“Were it left to me to decide whether to have a government without newspapers or newspapers without a government,” Thomas Jefferson wrote to Edward Carrington in 1787, “I should not hesitate a moment to prefer the latter.”
Fortunately, neither Jefferson nor his successors have been forced to decide between these core features of liberal society. Guaranteed by the Bill of Rights, a free press has thrived in the United States for well over 200 years.
While the United States remains a beacon of press freedom, however, the story elsewhere is far different. The press is under siege across much of the world as governments target individual journalists for punishment (including death) and impose broad restrictions on the media as an institution.

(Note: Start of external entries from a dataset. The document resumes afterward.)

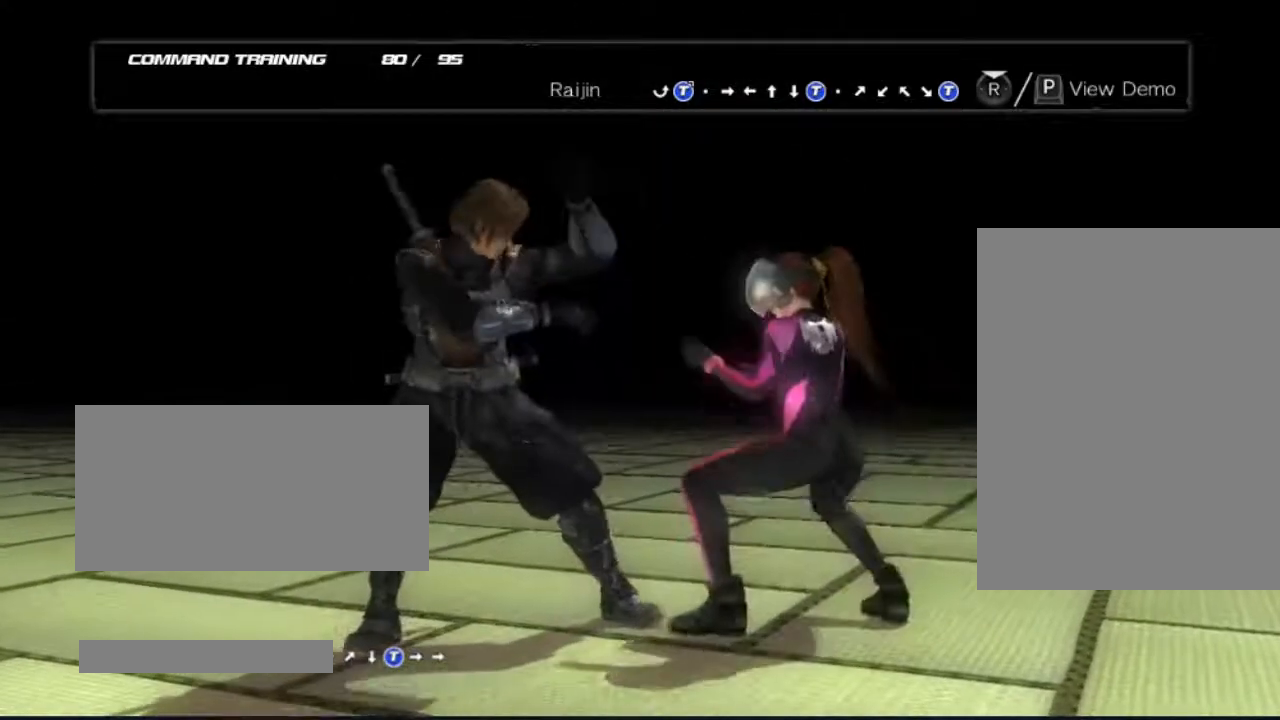
{"dt_ms": 1000, "buttons": [], "left_stick": "center", "right_stick": "center"}
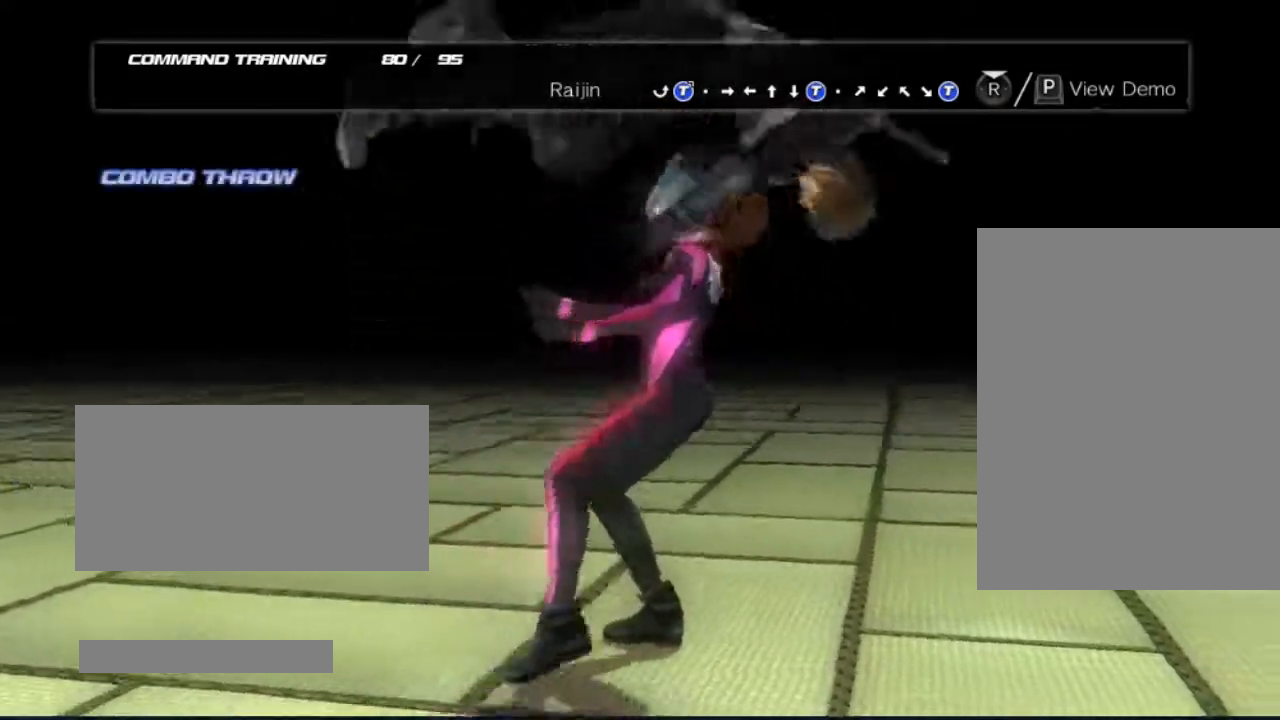
{"dt_ms": 500, "buttons": [], "left_stick": "down", "right_stick": "center", "events": [[100, "left_stick", "right"], [217, "left_stick", "down-left"], [283, "left_stick", "center"], [350, "left_stick", "up-right"], [467, "left_stick", "down"]]}
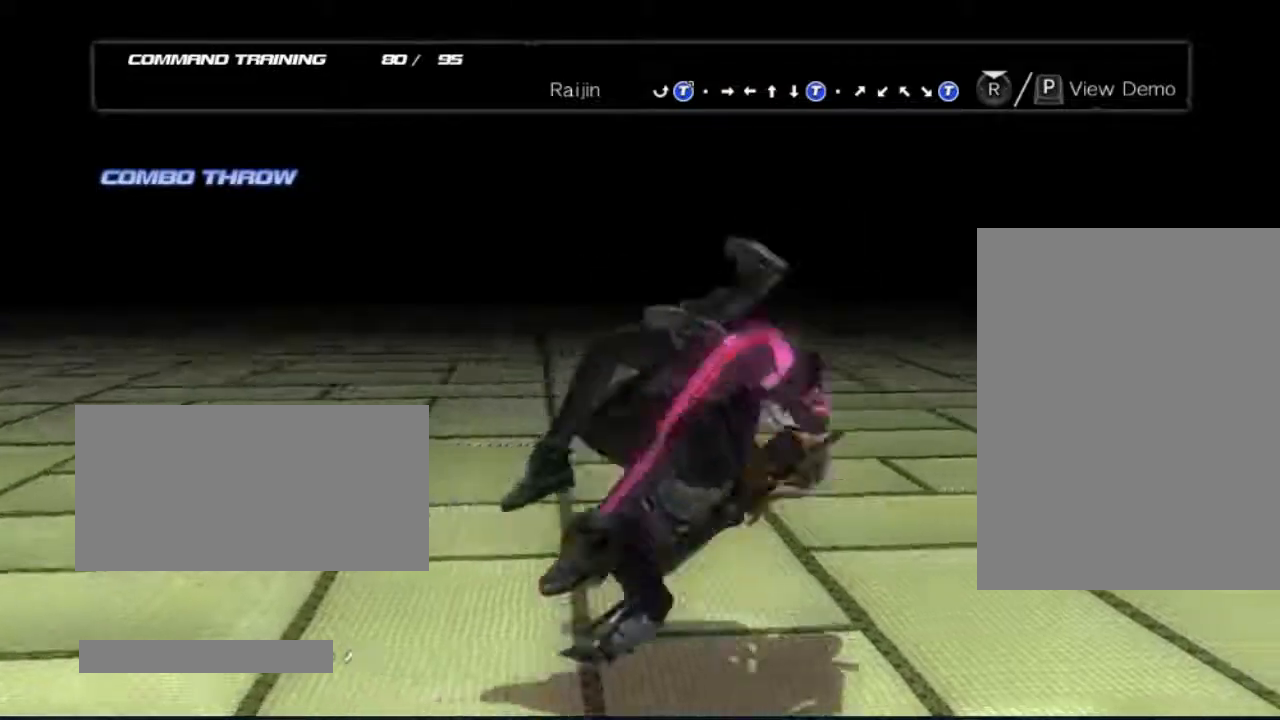
{"dt_ms": 500, "buttons": [], "left_stick": "center", "right_stick": "center", "events": [[33, "A", "down"], [100, "left_stick", "center"], [167, "A", "up"]]}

That is a problem not just for journalists but for the billions who long to live in freedom. Without a free press to report their activities, authoritarian governments have more leeway to cement their rule and repress their people.
“Journalists faced an increasingly grim working environment in 2008, with global press freedom declining for a seventh straight year and deterioration occurring for the first time in every region,” Freedom House stated in releasing its new annual report on press freedom earlier this month.
“While parts of South Asia and Africa made progress, overall these gains were overshadowed by a campaign of intimidation targeting independent media, particularly in the former Soviet Union and the Middle East and North Africa.”
To be sure, newspapers in the United States face enormous strains – but they are financial, not legal. They range from the current economic downturn that has squeezed advertising revenues to the explosion of online and broadcast news sources with which newspapers do not yet know how to compete.
From New York to California, newspapers have closed and many others are bleeding money. Some cities that once had a series of thriving newspapers, published from early morning to late afternoon, are down to one.
Americans are tapping other sources for news, particularly on-line sources that are proliferating. Daily newspaper readership has dropped 19 percent since 2004 and over 70 percent of Americans now get their news from the Internet. Newspapers may be dying, but a new form of journalism is taking their place.
That’s a far cry from what’s happening overseas, where Jefferson’s caution about the vital role for newspapers seems far more apt.
Today, Freedom House reports, just 17 percent of the world’s people live in countries with a free press. The worst places for journalists are Burma, Cuba, Eritrea, Libya, North Korea and Turkmenistan, but developments in several regions in the last year paint a wide picture of rising danger and oppression.
In the Asia Pacific, the situation remained bleak in China, Taiwan’s government increased its pressure on editorial content and its harassment of journalists, and conditions also deteriorated in Cambodia and Hong Kong.
In Central and Eastern Europe, journalists were murdered in Bulgaria and Croatia and assaulted in Bosnia, while Russia’s government targeted independent media as the judiciary watched from afar.
In the Middle East and North Africa, where the press is less free than elsewhere, governments in Libya, Iran, Syria, Tunisia and Saudi Arabia dealt harshly with journalists and bloggers. Hamas and Fatah intimidated journalists in the Palestinian territories and Israel imposed new restrictions on media.
In Sub-Saharan Africa, press freedoms deteriorated in Senegal (with more legal and extra-legal action against journalists), Madagascar (where media outlets faced attack), Botswana, Chad, Congo, Lesotho, Mauritania, South Africa and Tanzania.
In the Americas, press freedom suffered in Mexico, where journalists faced governmental pressure as well as violence against reporters who cover corruption or gang activity, and in Bolivia, Ecuador, Guatemala, and Nicaragua.
And in Western Europe, the press endured new problems in Italy and Greece. In the former, journalists faced new free speech limits and libel laws along with intimidation by organized crime and far-right groups.
The Internet offers hope that on-line journalists can evade the restrictions that governments impose on traditional media. But repressive governments in China, Iran and elsewhere work hard to block access to the web or crack down on those who use it to expose wrong-doing or promote democracy.
A free press is central to free society. A spreading crackdown on press freedom across the globe is an ominous sign for freedom in general.